Photo: Ricky French

Rock cairns have been used for centuries to mark routes and guide travellers – even here in New Zealand. And if they could, they’d have some good stories to tell.

I was a 12-year-old in 1990 when I set off with my uncles and cousin to tramp the Tararua Northern Crossing.

We began just east of Levin, and the trip did not get off to a good start. We followed the Ohau River, looking forward to a leisurely lunch at South Ohau Hut on the riverbank. But after sloshing upstream for more hours than expected, there was no sign of the hut. We sat down to consult the map and realised with horror that we’d missed a fork and were on the north branch of the river instead of the south. Shaking our heads at our stupidity, we trudged back to the forks then shook our heads some more. How did we miss such an obvious junction? Were we that unobservant? If only there had been some sort of marker to alert us to this critical confluence. If only someone had built a cairn…

Look around, cairns are everywhere. Marking tracks, high points and turn-offs; acting as gravestones or memorials; sometimes there for no reason at all. Assembled literally from stuff lying around, they are nature’s most natural navigation aid, and one of civilisation’s oldest constructions. Cairns have been used for centuries across countless cultures. In their purest tramping form they guide travellers along ridgelines and spurs, like a trail of breadcrumbs, and mark re-entry points for tracks on the far side of rivers or slips. They can be transient or enduring, official or casual, useful or useless. They also serve purposes not many people know about. Some even hold secrets.

No qualifications are needed to build a cairn, anyone can have a go, and in New Zealand’s mountains, they most assuredly do. Although generally built to guide those who come later, cairns can also serve a more selfish purpose. Solo climbers tackling an unfamiliar peak will often build small cairns on the way up, so they don’t lose their way on the descent should the weather turn. Tidy climbers will usually knock them over on the way down, leaving no trace.

Despite their informal appearance, DOC deems cairns a legitimate way of marking tracks and routes. DOC’s Brian Dobbie wrote the department’s Track Service Standards handbook, which states that markers (orange triangles), poles or cairns can all be used to mark tracks. Therefore, many of the cairns you see would likely have been constructed by DOC, not by trampers. As well as being quick to build and fit for purpose, bean counters in Wellington are happy – cairns being constructed entirely from materials at hand at no cost other than staff time.

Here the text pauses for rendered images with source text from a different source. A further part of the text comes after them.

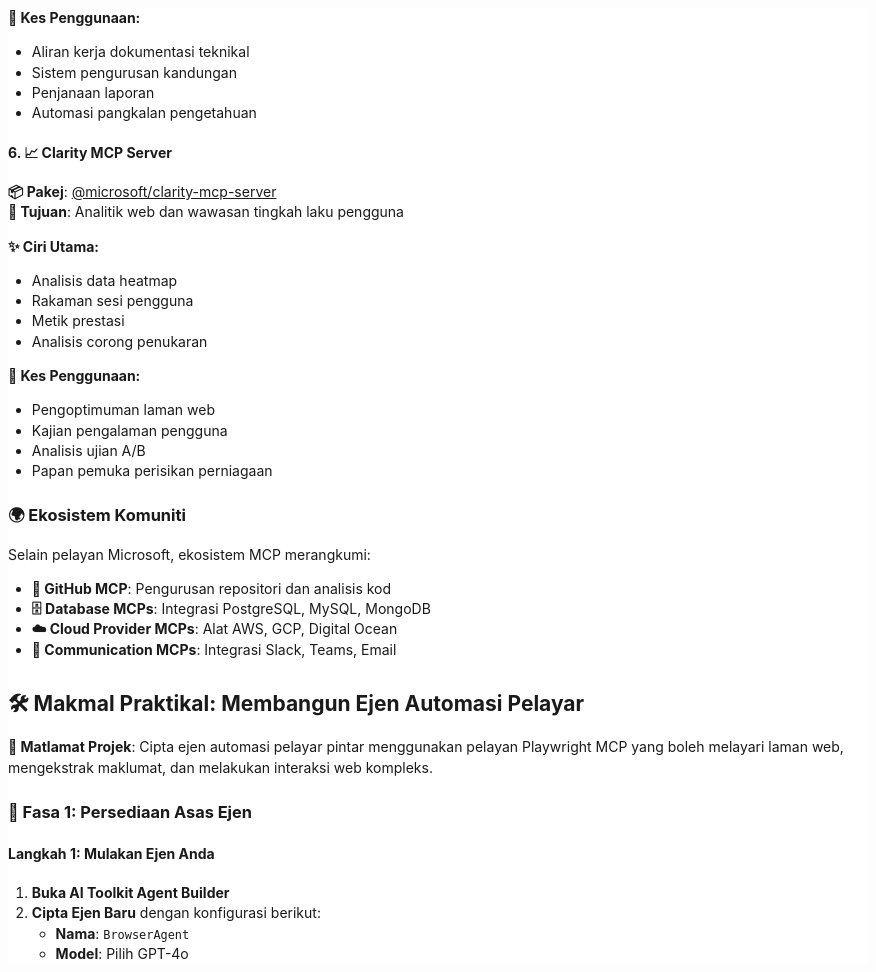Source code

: **🚀 Kes Penggunaan:**
- Aliran kerja dokumentasi teknikal
- Sistem pengurusan kandungan
- Penjanaan laporan
- Automasi pangkalan pengetahuan

#### 6. 📈 Clarity MCP Server
**📦 Pakej**: [@microsoft/clarity-mcp-server](https://www.npmjs.com/package/@microsoft/clarity-mcp-server)  
**🎯 Tujuan**: Analitik web dan wawasan tingkah laku pengguna

**✨ Ciri Utama:**
- Analisis data heatmap
- Rakaman sesi pengguna
- Metik prestasi
- Analisis corong penukaran

**🚀 Kes Penggunaan:**
- Pengoptimuman laman web
- Kajian pengalaman pengguna
- Analisis ujian A/B
- Papan pemuka perisikan perniagaan

### 🌍 Ekosistem Komuniti

Selain pelayan Microsoft, ekosistem MCP merangkumi:
- **🐙 GitHub MCP**: Pengurusan repositori dan analisis kod
- **🗄️ Database MCPs**: Integrasi PostgreSQL, MySQL, MongoDB
- **☁️ Cloud Provider MCPs**: Alat AWS, GCP, Digital Ocean
- **📧 Communication MCPs**: Integrasi Slack, Teams, Email

## 🛠️ Makmal Praktikal: Membangun Ejen Automasi Pelayar

**🎯 Matlamat Projek**: Cipta ejen automasi pelayar pintar menggunakan pelayan Playwright MCP yang boleh melayari laman web, mengekstrak maklumat, dan melakukan interaksi web kompleks.

### 🚀 Fasa 1: Persediaan Asas Ejen

#### Langkah 1: Mulakan Ejen Anda
1. **Buka AI Toolkit Agent Builder**  
2. **Cipta Ejen Baru** dengan konfigurasi berikut:  
   - **Nama**: `BrowserAgent`  
   - **Model**: Pilih GPT-4o  
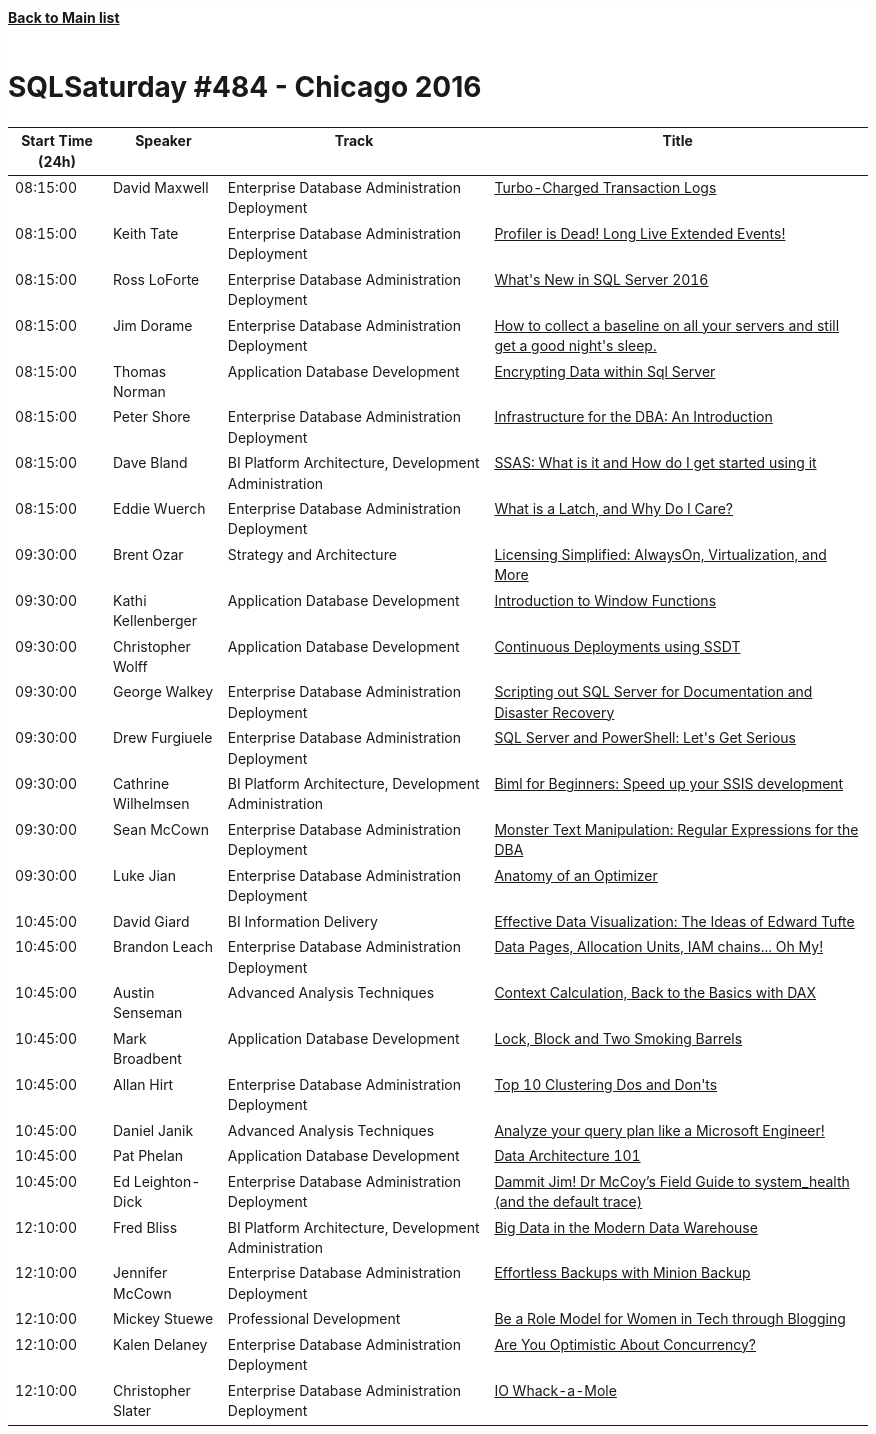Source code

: #### [Back to Main list](index.md)
# SQLSaturday #484 - Chicago 2016
Start Time (24h)|Speaker|Track|Title
---|---|---|---
08:15:00|David Maxwell|Enterprise Database Administration  Deployment|[Turbo-Charged Transaction Logs](#sessionid:-41297)
08:15:00|Keith Tate|Enterprise Database Administration  Deployment|[Profiler is Dead! Long Live Extended Events!](#sessionid:-41381)
08:15:00|Ross LoForte|Enterprise Database Administration  Deployment|[What's New in SQL Server 2016](#sessionid:-41406)
08:15:00|Jim Dorame|Enterprise Database Administration  Deployment|[How to collect a baseline on all your servers and still get a good night's sleep.](#sessionid:-41427)
08:15:00|Thomas Norman|Application  Database Development|[Encrypting Data within Sql Server](#sessionid:-41572)
08:15:00|Peter Shore|Enterprise Database Administration  Deployment|[Infrastructure for the DBA: An Introduction](#sessionid:-42848)
08:15:00|Dave Bland|BI Platform Architecture, Development  Administration|[SSAS:  What is it and How do I get started using it](#sessionid:-44671)
08:15:00|Eddie Wuerch|Enterprise Database Administration  Deployment|[What is a Latch, and Why Do I Care?](#sessionid:-46431)
09:30:00|Brent Ozar|Strategy and Architecture|[Licensing Simplified: AlwaysOn, Virtualization, and More](#sessionid:-41290)
09:30:00|Kathi Kellenberger|Application  Database Development|[Introduction to Window Functions](#sessionid:-41379)
09:30:00|Christopher Wolff|Application  Database Development|[Continuous Deployments using SSDT](#sessionid:-41413)
09:30:00|George Walkey|Enterprise Database Administration  Deployment|[Scripting out SQL Server for Documentation and Disaster Recovery](#sessionid:-41636)
09:30:00|Drew Furgiuele|Enterprise Database Administration  Deployment|[SQL Server and PowerShell: Let's Get Serious](#sessionid:-42241)
09:30:00|Cathrine Wilhelmsen|BI Platform Architecture, Development  Administration|[Biml for Beginners: Speed up your SSIS development](#sessionid:-44232)
09:30:00|Sean McCown|Enterprise Database Administration  Deployment|[Monster Text Manipulation: Regular Expressions for the DBA](#sessionid:-44572)
09:30:00|Luke Jian|Enterprise Database Administration  Deployment|[Anatomy of an Optimizer](#sessionid:-44922)
10:45:00|David Giard|BI Information Delivery|[Effective Data Visualization: The Ideas of Edward Tufte](#sessionid:-41313)
10:45:00|Brandon Leach|Enterprise Database Administration  Deployment|[Data Pages, Allocation Units, IAM chains... Oh My!](#sessionid:-41334)
10:45:00|Austin Senseman|Advanced Analysis Techniques|[Context  Calculation, Back to the Basics with DAX](#sessionid:-41825)
10:45:00|Mark Broadbent|Application  Database Development|[Lock, Block and Two Smoking Barrels](#sessionid:-42079)
10:45:00|Allan Hirt|Enterprise Database Administration  Deployment|[Top 10 Clustering Dos and Don'ts](#sessionid:-42441)
10:45:00|Daniel Janik|Advanced Analysis Techniques|[Analyze your query plan like a Microsoft Engineer!](#sessionid:-42676)
10:45:00|Pat Phelan|Application  Database Development|[Data Architecture 101](#sessionid:-44533)
10:45:00|Ed Leighton-Dick|Enterprise Database Administration  Deployment|[Dammit Jim! Dr McCoy’s Field Guide to system_health (and the default trace)](#sessionid:-44912)
12:10:00|Fred Bliss|BI Platform Architecture, Development  Administration|[Big Data in the Modern Data Warehouse](#sessionid:-44253)
12:10:00|Jennifer McCown|Enterprise Database Administration  Deployment|[Effortless Backups with Minion Backup](#sessionid:-44564)
12:10:00|Mickey Stuewe|Professional Development|[Be a Role Model for Women in Tech through Blogging](#sessionid:-44787)
12:10:00|Kalen Delaney|Enterprise Database Administration  Deployment|[Are You Optimistic About Concurrency?](#sessionid:-46657)
12:10:00|Christopher Slater|Enterprise Database Administration  Deployment|[IO Whack-a-Mole](#sessionid:-47019)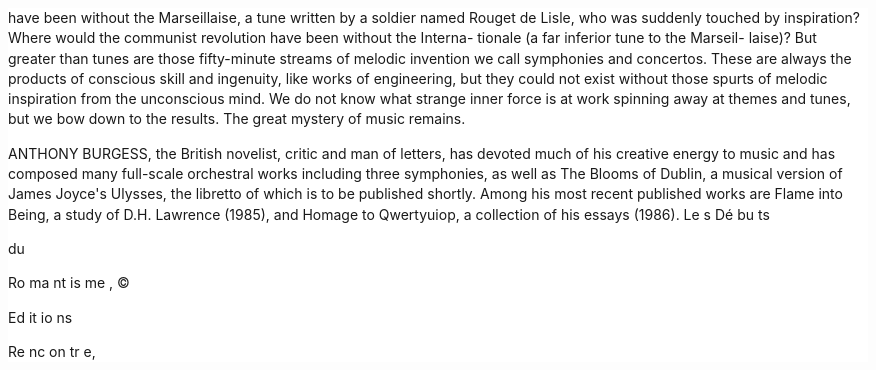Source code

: have been without the Marseillaise, a 
tune written by a soldier named Rouget 
de Lisle, who was suddenly touched by 
inspiration? Where would the communist 
revolution have been without the Interna- 
tionale (a far inferior tune to the Marseil- 
laise)? But greater than tunes are those 
fifty-minute streams of melodic invention 
we call symphonies and concertos. These 
are always the products of conscious skill 
and ingenuity, like works of engineering, 
but they could not exist without those 
spurts of melodic inspiration from the 
unconscious mind. We do not know what 
strange inner force is at work spinning 
away at themes and tunes, but we bow 
down to the results. The great mystery of 
music remains. 
 
ANTHONY BURGESS, the British novelist, critic 
and man of letters, has devoted much of his 
creative energy to music and has composed 
many full-scale orchestral works including three 
symphonies, as well as The Blooms of Dublin, a 
musical version of James Joyce's Ulysses, the 
libretto of which is to be published shortly. 
Among his most recent published works are 
Flame into Being, a study of D.H. Lawrence 
(1985), and Homage to Qwertyuiop, a collection 
of his essays (1986). 
Le
s 
Dé
bu
ts
 
du
 
Ro
ma
nt
is
me
, 
©
 
Ed
it
io
ns
 
Re
nc
on
tr
e,
 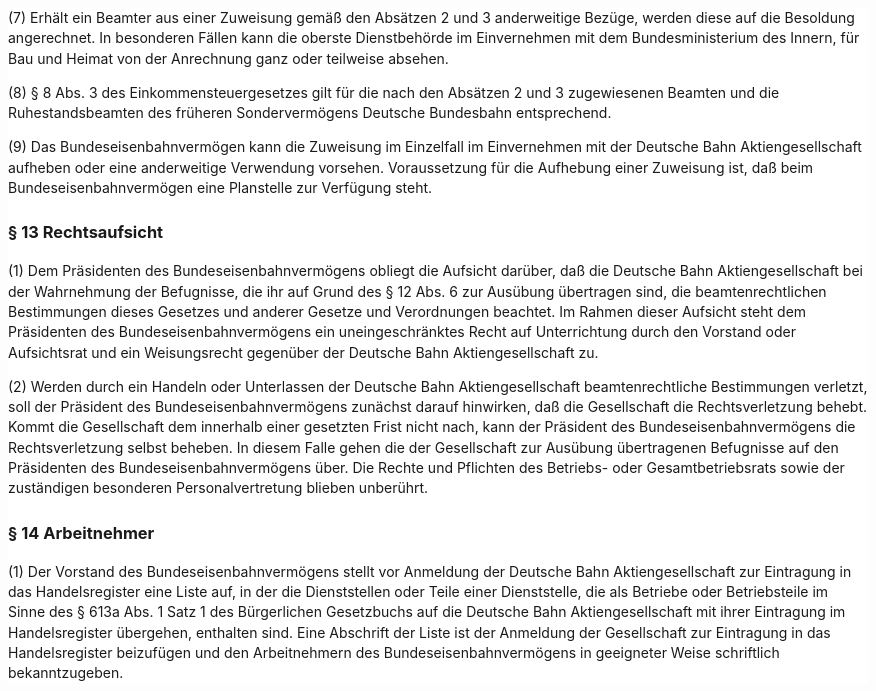 (7) Erhält ein Beamter aus einer Zuweisung gemäß den Absätzen 2 und 3
anderweitige Bezüge, werden diese auf die Besoldung angerechnet. In
besonderen Fällen kann die oberste Dienstbehörde im Einvernehmen mit
dem Bundesministerium des Innern, für Bau und Heimat von der
Anrechnung ganz oder teilweise absehen.

(8) § 8 Abs. 3 des Einkommensteuergesetzes gilt für die nach den
Absätzen 2 und 3 zugewiesenen Beamten und die Ruhestandsbeamten des
früheren Sondervermögens Deutsche Bundesbahn entsprechend.

(9) Das Bundeseisenbahnvermögen kann die Zuweisung im Einzelfall im
Einvernehmen mit der Deutsche Bahn Aktiengesellschaft aufheben oder
eine anderweitige Verwendung vorsehen. Voraussetzung für die Aufhebung
einer Zuweisung ist, daß beim Bundeseisenbahnvermögen eine Planstelle
zur Verfügung steht.


### § 13 Rechtsaufsicht

(1) Dem Präsidenten des Bundeseisenbahnvermögens obliegt die Aufsicht
darüber, daß die Deutsche Bahn Aktiengesellschaft bei der Wahrnehmung
der Befugnisse, die ihr auf Grund des § 12 Abs. 6 zur Ausübung
übertragen sind, die beamtenrechtlichen Bestimmungen dieses Gesetzes
und anderer Gesetze und Verordnungen beachtet. Im Rahmen dieser
Aufsicht steht dem Präsidenten des Bundeseisenbahnvermögens ein
uneingeschränktes Recht auf Unterrichtung durch den Vorstand oder
Aufsichtsrat und ein Weisungsrecht gegenüber der Deutsche Bahn
Aktiengesellschaft zu.

(2) Werden durch ein Handeln oder Unterlassen der Deutsche Bahn
Aktiengesellschaft beamtenrechtliche Bestimmungen verletzt, soll der
Präsident des Bundeseisenbahnvermögens zunächst darauf hinwirken, daß
die Gesellschaft die Rechtsverletzung behebt. Kommt die Gesellschaft
dem innerhalb einer gesetzten Frist nicht nach, kann der Präsident des
Bundeseisenbahnvermögens die Rechtsverletzung selbst beheben. In
diesem Falle gehen die der Gesellschaft zur Ausübung übertragenen
Befugnisse auf den Präsidenten des Bundeseisenbahnvermögens über. Die
Rechte und Pflichten des Betriebs- oder Gesamtbetriebsrats sowie der
zuständigen besonderen Personalvertretung blieben unberührt.


### § 14 Arbeitnehmer

(1) Der Vorstand des Bundeseisenbahnvermögens stellt vor Anmeldung der
Deutsche Bahn Aktiengesellschaft zur Eintragung in das Handelsregister
eine Liste auf, in der die Dienststellen oder Teile einer
Dienststelle, die als Betriebe oder Betriebsteile im Sinne des § 613a
Abs. 1 Satz 1 des Bürgerlichen Gesetzbuchs auf die Deutsche Bahn
Aktiengesellschaft mit ihrer Eintragung im Handelsregister übergehen,
enthalten sind. Eine Abschrift der Liste ist der Anmeldung der
Gesellschaft zur Eintragung in das Handelsregister beizufügen und den
Arbeitnehmern des Bundeseisenbahnvermögens in geeigneter Weise
schriftlich bekanntzugeben.
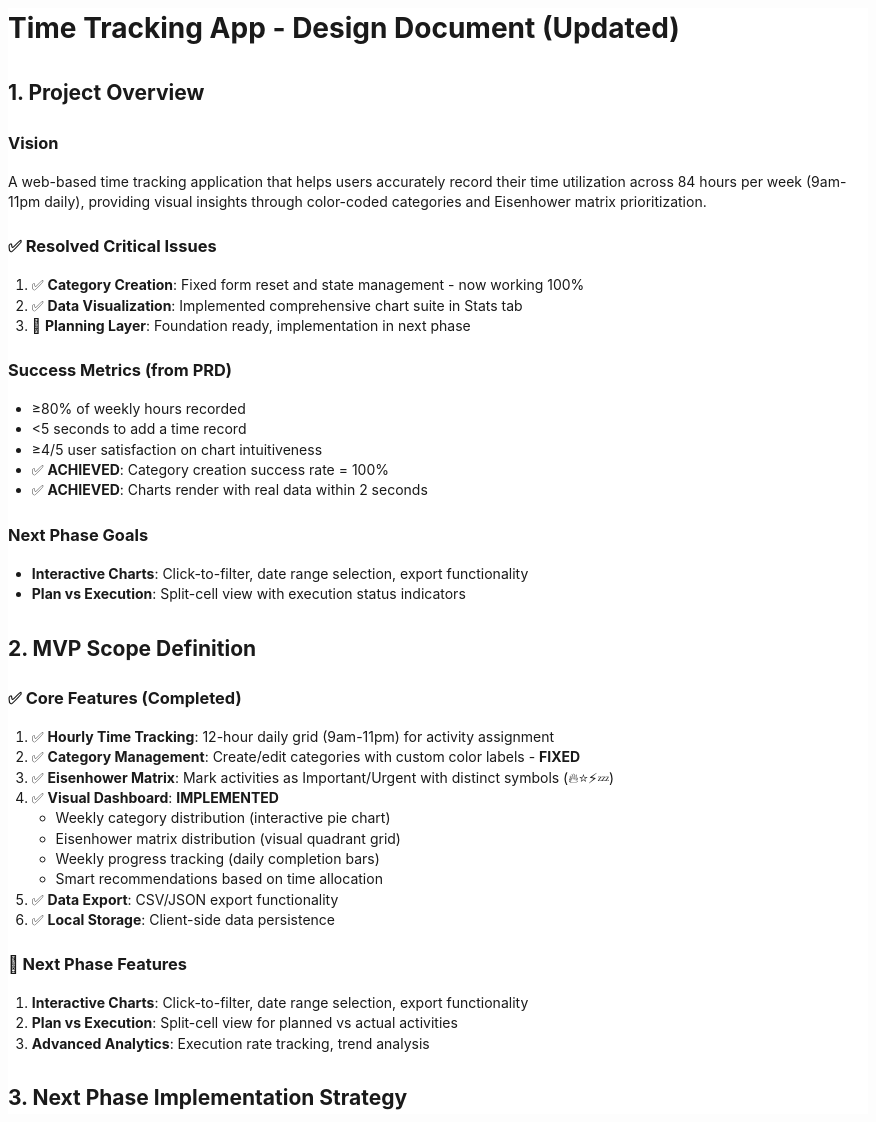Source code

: # Time Tracking App - Design Document (Updated)

## 1. Project Overview

### Vision
A web-based time tracking application that helps users accurately record their time utilization across 84 hours per week (9am-11pm daily), providing visual insights through color-coded categories and Eisenhower matrix prioritization.

### ✅ Resolved Critical Issues
1. ✅ **Category Creation**: Fixed form reset and state management - now working 100%
2. ✅ **Data Visualization**: Implemented comprehensive chart suite in Stats tab
3. 🔄 **Planning Layer**: Foundation ready, implementation in next phase

### Success Metrics (from PRD)
- ≥80% of weekly hours recorded
- <5 seconds to add a time record
- ≥4/5 user satisfaction on chart intuitiveness
- ✅ **ACHIEVED**: Category creation success rate = 100%
- ✅ **ACHIEVED**: Charts render with real data within 2 seconds

### Next Phase Goals
- **Interactive Charts**: Click-to-filter, date range selection, export functionality
- **Plan vs Execution**: Split-cell view with execution status indicators

## 2. MVP Scope Definition

### ✅ Core Features (Completed)
1. ✅ **Hourly Time Tracking**: 12-hour daily grid (9am-11pm) for activity assignment
2. ✅ **Category Management**: Create/edit categories with custom color labels - **FIXED**
3. ✅ **Eisenhower Matrix**: Mark activities as Important/Urgent with distinct symbols (🔥⭐⚡💤)
4. ✅ **Visual Dashboard**: **IMPLEMENTED**
   - Weekly category distribution (interactive pie chart)
   - Eisenhower matrix distribution (visual quadrant grid)
   - Weekly progress tracking (daily completion bars)
   - Smart recommendations based on time allocation
5. ✅ **Data Export**: CSV/JSON export functionality
6. ✅ **Local Storage**: Client-side data persistence

### 🔄 Next Phase Features
1. **Interactive Charts**: Click-to-filter, date range selection, export functionality
2. **Plan vs Execution**: Split-cell view for planned vs actual activities
3. **Advanced Analytics**: Execution rate tracking, trend analysis

## 3. Next Phase Implementation Strategy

While most cairns earn their place, more recently – and more controver- sially – they’ve been propagating wildly as the social media-driven craze of ‘rock stacking’ sweeps the world, and raises the ire of many. The New York Times reports that between 2016–2017 volunteers destroyed nearly 35,000 rock stacks on two mountains in Acadia National Park in Maine. In Australia, Queensland National Parks, frustrated with the proliferation of stone stacks in Cania Gorge, inland from Bundaberg, announced fines of more than $750 for ‘constructing an unauthorised structure or works in parks’. Is that a police state gone too far, or a justified punishment to deter reckless stone stackers?